Moana Budget
Updated
Synopsis
When the heart of the island goddess Te Fiti is stolen and a darkness begins consuming her homeland, the chief's daughter Moana sets sail across the Pacific to find the demigod Maui, restore the heart, and save her people. Directed by Disney veterans Ron Clements and John Musker with songs by Lin-Manuel Miranda, Opetaia Foa'i, and Mark Mancina, the film stars Auli'i Cravalho and Dwayne Johnson.
What Is the Budget of Moana (2016)?
Moana (2016), directed by Ron Clements and John Musker, was produced on a reported budget of approximately $150,000,000. Walt Disney Animation Studios financed and produced the picture under chief creative officer John Lasseter, with Walt Disney Pictures handling worldwide theatrical distribution.

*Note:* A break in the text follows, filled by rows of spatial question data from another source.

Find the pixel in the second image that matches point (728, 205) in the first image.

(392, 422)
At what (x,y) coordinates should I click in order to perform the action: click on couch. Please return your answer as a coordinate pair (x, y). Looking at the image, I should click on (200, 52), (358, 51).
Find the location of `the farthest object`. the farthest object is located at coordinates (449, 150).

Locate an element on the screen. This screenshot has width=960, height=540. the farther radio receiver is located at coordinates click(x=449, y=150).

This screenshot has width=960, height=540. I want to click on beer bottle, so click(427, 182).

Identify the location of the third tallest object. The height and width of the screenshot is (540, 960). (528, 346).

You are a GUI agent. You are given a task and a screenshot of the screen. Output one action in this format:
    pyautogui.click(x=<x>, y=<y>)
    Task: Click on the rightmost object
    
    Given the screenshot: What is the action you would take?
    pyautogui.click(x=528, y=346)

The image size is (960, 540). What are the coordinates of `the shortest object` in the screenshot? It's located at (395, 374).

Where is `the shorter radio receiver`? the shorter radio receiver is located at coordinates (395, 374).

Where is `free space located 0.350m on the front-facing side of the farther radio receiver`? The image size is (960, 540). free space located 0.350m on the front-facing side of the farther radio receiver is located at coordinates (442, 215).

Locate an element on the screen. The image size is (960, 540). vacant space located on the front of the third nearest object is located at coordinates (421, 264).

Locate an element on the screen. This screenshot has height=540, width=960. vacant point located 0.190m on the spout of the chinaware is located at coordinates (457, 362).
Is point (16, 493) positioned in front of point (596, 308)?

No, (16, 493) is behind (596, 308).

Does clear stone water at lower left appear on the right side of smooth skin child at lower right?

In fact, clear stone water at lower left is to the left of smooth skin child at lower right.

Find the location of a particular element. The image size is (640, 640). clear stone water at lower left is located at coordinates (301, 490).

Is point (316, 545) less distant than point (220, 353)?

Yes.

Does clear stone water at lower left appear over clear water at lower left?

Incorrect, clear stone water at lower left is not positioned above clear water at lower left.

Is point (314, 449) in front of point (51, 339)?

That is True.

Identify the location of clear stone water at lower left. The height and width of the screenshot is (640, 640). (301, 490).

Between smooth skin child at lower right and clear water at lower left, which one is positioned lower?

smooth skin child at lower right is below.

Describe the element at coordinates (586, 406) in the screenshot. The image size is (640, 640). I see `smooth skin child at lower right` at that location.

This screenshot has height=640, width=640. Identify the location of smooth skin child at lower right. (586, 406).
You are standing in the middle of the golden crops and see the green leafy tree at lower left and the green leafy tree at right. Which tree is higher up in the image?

The budget placed Moana in the standard cost envelope for a top-tier Disney Animation feature alongside Frozen (2013) at $150,000,000 and Tangled (2010) at $260,000,000.
The investment supported five years of development and production at the Burbank animation studio, an extensive cultural research process across the Pacific Islands, an original song score by Hamilton composer Lin-Manuel Miranda alongside Opetaia Foa'i and Mark Mancina, voice performances by Auli'i Cravalho and Dwayne Johnson, and the technical R&D required to render photorealistic water as a co-starring character. The worldwide gross of $687,200,000 made Moana one of the most profitable Disney Animation features of the decade.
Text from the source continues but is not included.